In a message dated 01/18/2002 10:16:31 PM Pacific Standard Time, tloallergyfree@earthlink.net writes:


I get a 50% discount on any books I buy AND I get royalties on the ones I buy, too. Really, I only think this is fair.



"Fair" is what you can negotiate, Tom. There is no objective standard for it.

But that wasn't the point. What we had was the original poster contending that she didn't know, and the publisher "never bothered to tell me" that she could get discounted books.

My contention was that if she didn't read the contract (which, after all, is how the publisher bothers to tell authors), it certainly wasn't the publisher's fault. The issue of whether royalties are paid on books bought by authors was given as an example of how some houses work. If your publisher uses that as a standard approach, and it's in the contract, you shouldn't be surprised when you are not paid royalties on those books. It wasn't offered with any value judgement attached.

I am not a fan of most book publishers' business practices, for various reasons. But I've found that most of the time, when an author complains about how his publisher screwed him, it turns out that the author didn't read, or didn't understand, the contract.

Too often authors---especially in hobbiest fields like gardening---write books for the ego gratification involved, rather than as an income producing project.

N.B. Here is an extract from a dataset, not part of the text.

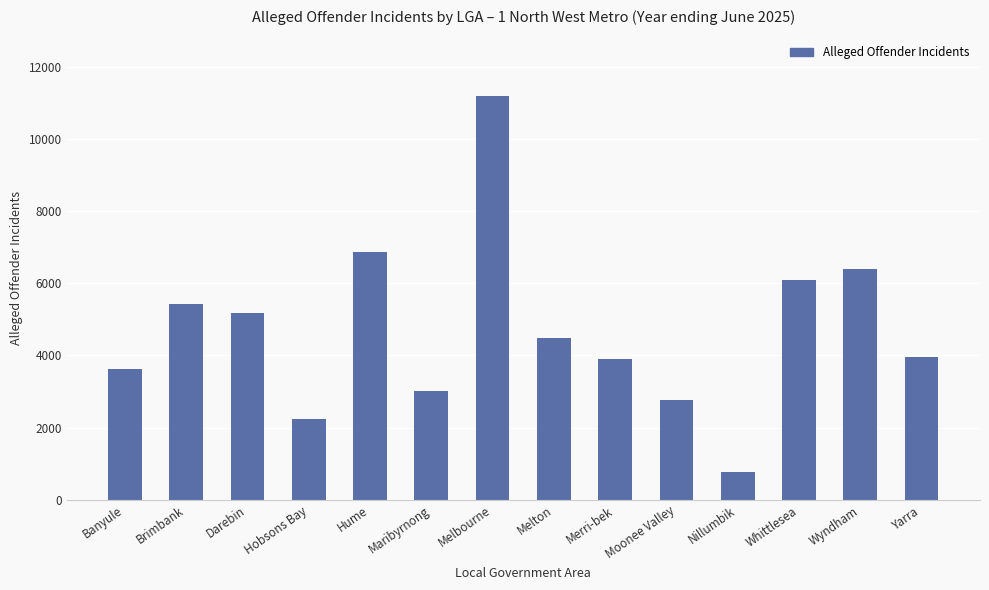

What is the change in value from Moonee Valley to Nillumbik?

-1995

Nothing wrong with that so long as the author goes into it with his eyes open. But I lose patience when somebody takes this amaturish approach, but then bitches about how the publisher took advantage of them, etc.

You can't have it both ways. If you write as a hobby, then keep it as a hobby. If you write professionally, than you approach book writing like any other job, and consider the dollars and sense of it before you sign the contract. That's not a typo, btw. Most of the time, book writing does not make sense from an income-producing point of view.

There are ways you can make book writing pay off. But it's rarely through normal-channel book sales.

To understand whether or not you make money on a book, forget the gross figures. Look at it from a return on investment basis. As writers, we only have one commodity to sell. It's called "time." There are only 24 hours in a day, and once you spend them they are gone.

So, you start out by figuring how many of those hours it takes you to write a book. Then divide the amount you earn by those hours. Turns out to be a pretty low figure, most of the time. But it gets worse. You now have to look at your lost opportunity figures. That is, if you hadn't spent those hours writing a book, you could have spent them on other projects. Here's an example, using admittedly silly figures, just to make the point.

You normally earn, through magazine writing, speaking engagements, and other venues, $100/hour. From the book, you earn $60/hour. You have a lost opportunity, therefore, of $40. Deduct that from the $60, and it turns out that the real value of the book project was only $20/hour, or one fifth of your regular income.  

One of the reasons author's discounts is such an issue is because of the incredible effect it has on this relationship.

Using the above example, the $60/hour is earned based on royalties. Typically, these work out to only a buck or two per book sold. But if you suddenly jump from making $1/book to $10/book, you can see how the relationship changes.

Nor does it stop there. One of the things I teach my book-oriented freelance writing students is how to increase that $10/book even more, and they realize almost 100% of the book's retail price.